Woke this morning early as our cabin mate, Trish the Australian, was headed for Kibo and the summit, so we wished her luck at 7:00. We had an altitude acclimatization day, so we had a leisurely morning and ate at around 8:30 AM. Sam collected us at 9:30 for a hike to Zebra Rocks.

Zebra Rocks are a formation of black volcanic rocks that have been stained with white stripes as a result of salts leaching out of the rocks. The hike was based on the principle of "climb high, sleep low". As Zebra Rocks are somewhat higher in altitude than Horombo we would acclimatize to the altitude better than if we just stayed in camp. There was a lot of flowers around the rocks and at one point we saw a Buteo like hawk. Sam called it an eagle but from the field guide it was a Mountain Buzzard. There were Alpine Chats about and a few Malachite Sunbirds up this high as well. From Zebra Rocks we had great views of Kibo peak, Mawenzi peak and the saddle region between them.
Up on the ridge we could see tommorrows hike stretched out before us. If we really looked hard and used our imagination we could see Kibo Huts on the lower slope of Kibo. It looked to be about 100 kilometers away but we knew it was only about eight. After eating our lunch on the ridge, we scrambled down the slope to the saddle, and followed the main trail back down to Horombo in the early afternoon.
When we arrived back at Horombo, we were brought back to earth seeing an "ambulance case" being taken down the mountain. We never did learn what the story was, but our thoughts were with the woman in the sleeping bag.

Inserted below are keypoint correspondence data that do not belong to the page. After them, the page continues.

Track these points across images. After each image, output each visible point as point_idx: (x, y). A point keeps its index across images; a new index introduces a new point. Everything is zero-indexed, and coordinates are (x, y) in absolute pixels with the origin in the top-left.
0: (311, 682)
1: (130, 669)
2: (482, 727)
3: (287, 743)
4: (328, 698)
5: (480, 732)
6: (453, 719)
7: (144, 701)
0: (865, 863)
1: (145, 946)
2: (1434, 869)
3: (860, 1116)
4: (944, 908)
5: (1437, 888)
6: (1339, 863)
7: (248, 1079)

We had a relaxed afternoon and evening and were up and at it early the next morning. It was a fairly steep climb up over the ridge onto the saddle. Once we were in the saddle the climb was gradual but relentless. There seemed to be no downhills at all. In fact the depressions were very shallow and small.




We have left almost all of the vegetation behind the ridge. the Saddle is in the alpine desert zone with only a few tufts of thistle, arabis, helichrysum and sedges to be seen. We are going "pole pole" and it takes us 4 and a half hours to hike 7.8 km. As we hike into Kibo we see again a little village that strike me as what Base Camp Everest must feel like. Everywhere are porters and climbers from all countries. There are White Naped Ravens here and I would say they are the only birds to make it up here but this afternoon I see a magnificent Lammergeier soaring a hundred feet above my head. Sam advises us to rest and get ready for tonite and our summit climb.